Elio spends his days transcribing music, reading, or effortlessly playing the piano. He attracts the attention of a few French girls staying in the town, but his true fascination lies with Oliver, whose tall frame and chiseled good looks directly call to mind the very statues that he and Professor Perlman are studying. Guadagnino traces the two young men’s attraction to one another delicately. There’s a gentleness to each interaction, undercut by a rippling intensity of feeling.
The film’s long takes often give way to short bursts, giving us the rhythm of memory and of desire. We not only watch Elio fall in love for the first time, but the film gives us cues, pulling the viewer under the summer’s intoxicating spell.
Elio finds ways to be around Oliver — biking into town with him and taking him to the local swimming hole, but he is slow to confront his feelings. He is unsure how to read Oliver’s laid-back attitude and confidence, almost flinching from Oliver’s casual touch on the shoulder.
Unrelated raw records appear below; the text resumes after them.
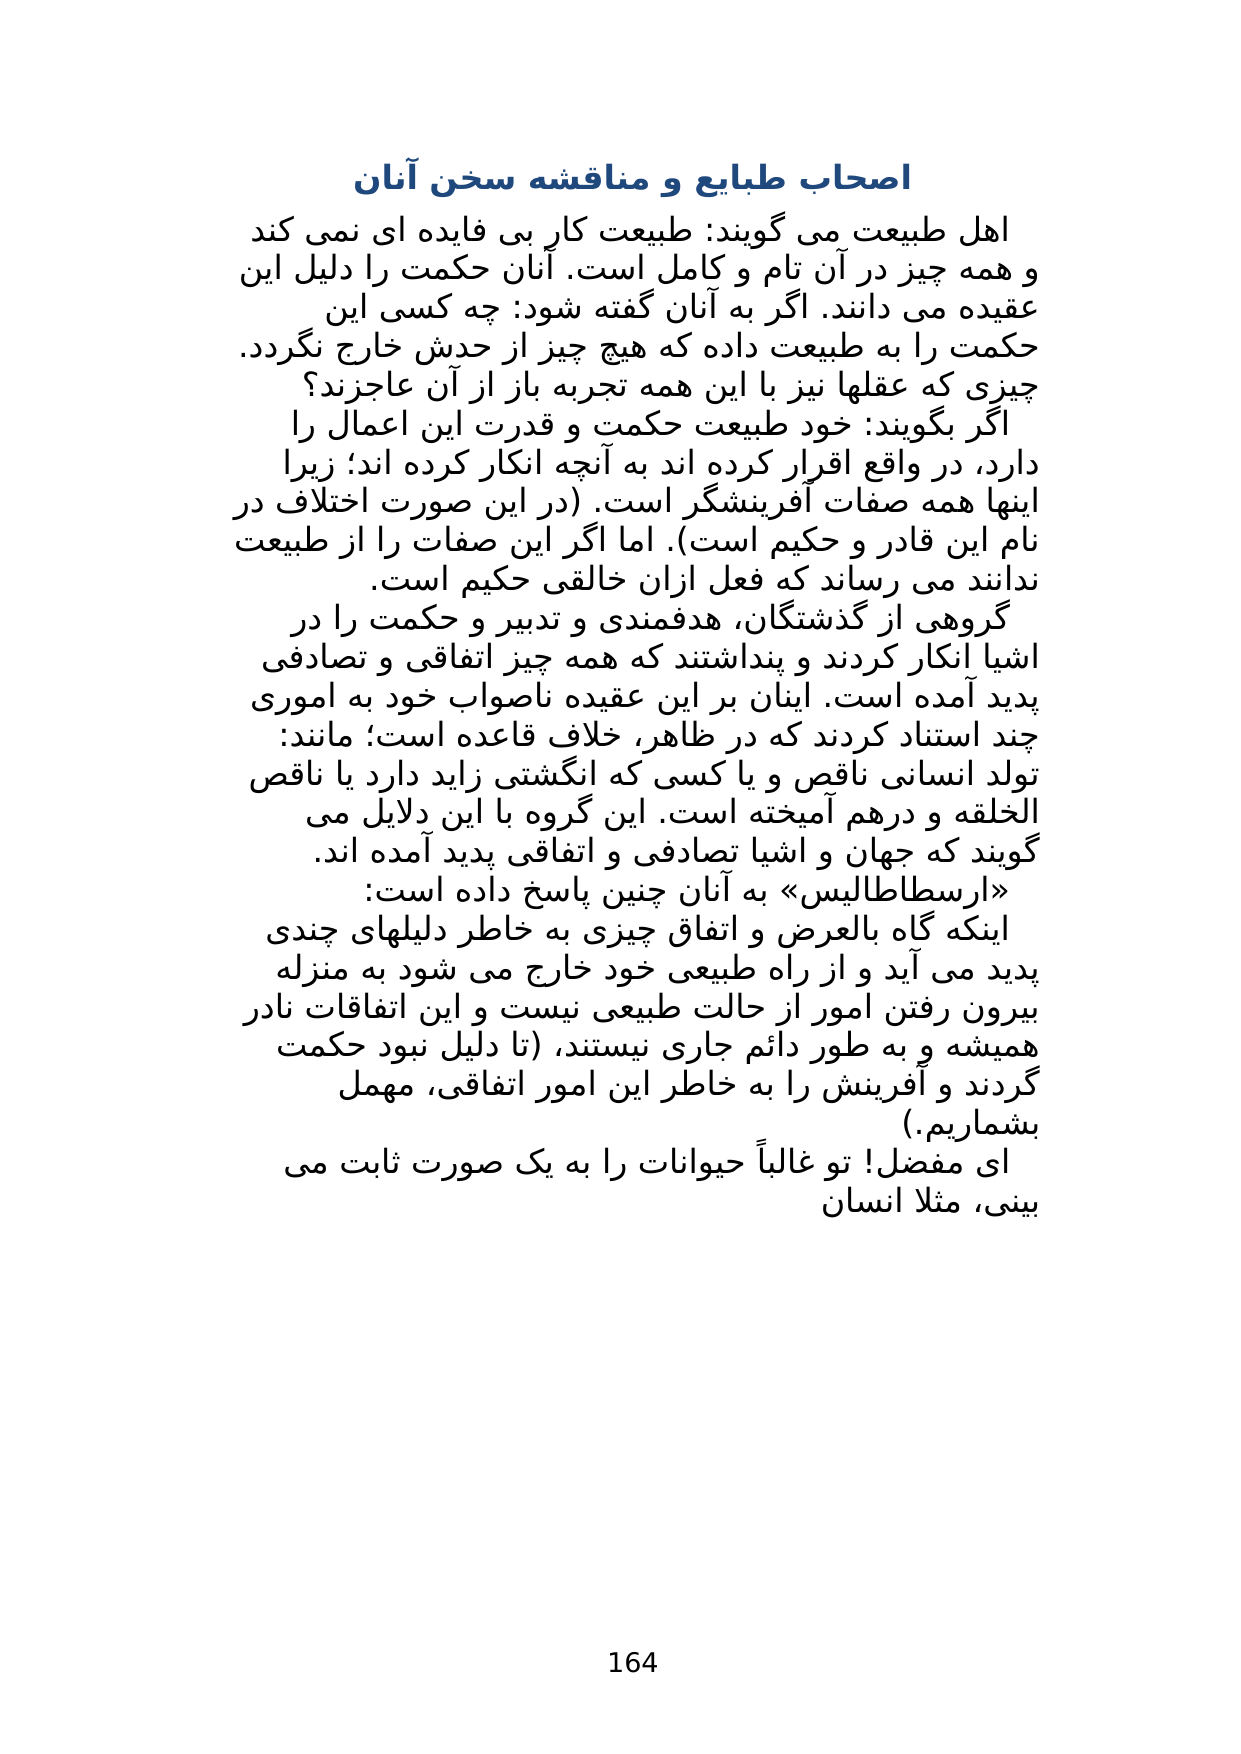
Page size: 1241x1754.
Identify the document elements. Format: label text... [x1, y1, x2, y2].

text اینکه گاه بالعرض و اتفاق چیزی به خاطر دلیلهای چندی پدید می آید و از راه طبیعی خود خارج می شود به منزله بیرون رفتن امور از حالت طبیعی نیست و این اتفاقات نادر همیشه و به طور دائم جاری نیستند، (تا دلیل نبود حکمت گردند و آفرینش را به خاطر این امور اتفاقی، مهمل بشماریم.) [225, 909, 1041, 1142]
text گروهی از گذشتگان، هدفمندی و تدبیر و حکمت را در اشیا انکار کردند و پنداشتند که همه چیز اتفاقی و تصادفی پدید آمده است. اینان بر این عقیده ناصواب خود به اموری چند استناد کردند که در ظاهر، خلاف قاعده است؛ مانند: تولد انسانی ناقص و یا کسی که انگشتی زاید دارد یا ناقص الخلقه و درهم آمیخته است. این گروه با این دلایل می گویند که جهان و اشیا تصادفی و اتفاقی پدید آمده اند. [225, 598, 1041, 871]
text اهل طبیعت می گویند: طبیعت کار بی فایده ای نمی کند و همه چیز در آن تام و کامل است. آنان حکمت را دلیل این عقیده می دانند. اگر به آنان گفته شود: چه کسی این حکمت را به طبیعت داده که هیچ چیز از حدش خارج نگردد. چیزی که عقلها نیز با این همه تجربه باز از آن عاجزند؟ [225, 210, 1041, 404]
text اگر بگویند: خود طبیعت حکمت و قدرت این اعمال را دارد، در واقع اقرار کرده اند به آنچه انکار کرده اند؛ زیرا اینها همه صفات آفرینشگر است. (در این صورت اختلاف در نام این قادر و حکیم است). اما اگر این صفات را از طبیعت ندانند می رساند که فعل ازان خالقی حکیم است. [225, 404, 1041, 598]
text ای مفضل! تو غالباً حیوانات را به یک صورت ثابت می بینی، مثلا انسان [225, 1142, 1041, 1220]
subtitle اصحاب طبایع و مناقشه سخن آنان [225, 159, 1041, 197]
text «ارسطاطالیس» به آنان چنین پاسخ داده است: [225, 871, 1041, 909]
For his part, Oliver is clearly interested in Elio but wary to act since Elio is his boss’s young son and relatively inexperienced.
Hammer is brilliant as he skillfully displays cocky, self-assurance while still possessing a certain vulnerability. Oliver lets Elio initiate. However, the film is clearly Chamalet’s, who at 21, gives a mature and thoughtful performance. Every motion possesses a restlessness and an impatient physicality. His face conveys an inconceivable depth of emotion — the heartbreaking last five minutes of the film are solely a close-up of Chamalet’s face.
The gaze of the camera focuses almost solely on the two young men. It captures the brimming tension of the creaky hallway between their adjoining bedrooms. A long take holds on the departing figures of Elio and Oliver biking into a golden afternoon. It follows them holding each other and dancing and singing on an empty street at twilight, both expressing a boundless joy.
Elio’s confession of love bubbles up out of him, words hurriedly tumbling out of his mouth. They come together in clumsy abandon. However, their happiness is tinged with melancholy, trapped by the ephemerality of the summer. It is a look at two people trying to find one another before it is too late.
And while the film places much of the focus on Elio and Oliver, Stuhlbarg still manages to deliver a profoundly moving monologue that serves as the emotional climax of the film, telling his son to let pain live alongside happiness: “Don’t make yourself feel nothing so as not to feel anything. What a waste.”
Call Me by Your Name feels like remembering, with its gentle, fluid cadence and the swirling emotion of youth. In some ways, it is not a literal rendering of Elio’s summer, but his bittersweet, treasured memory. It is a coming-of-age story that possesses none of the cliché lessons but is instead deeply sincere and perceptive.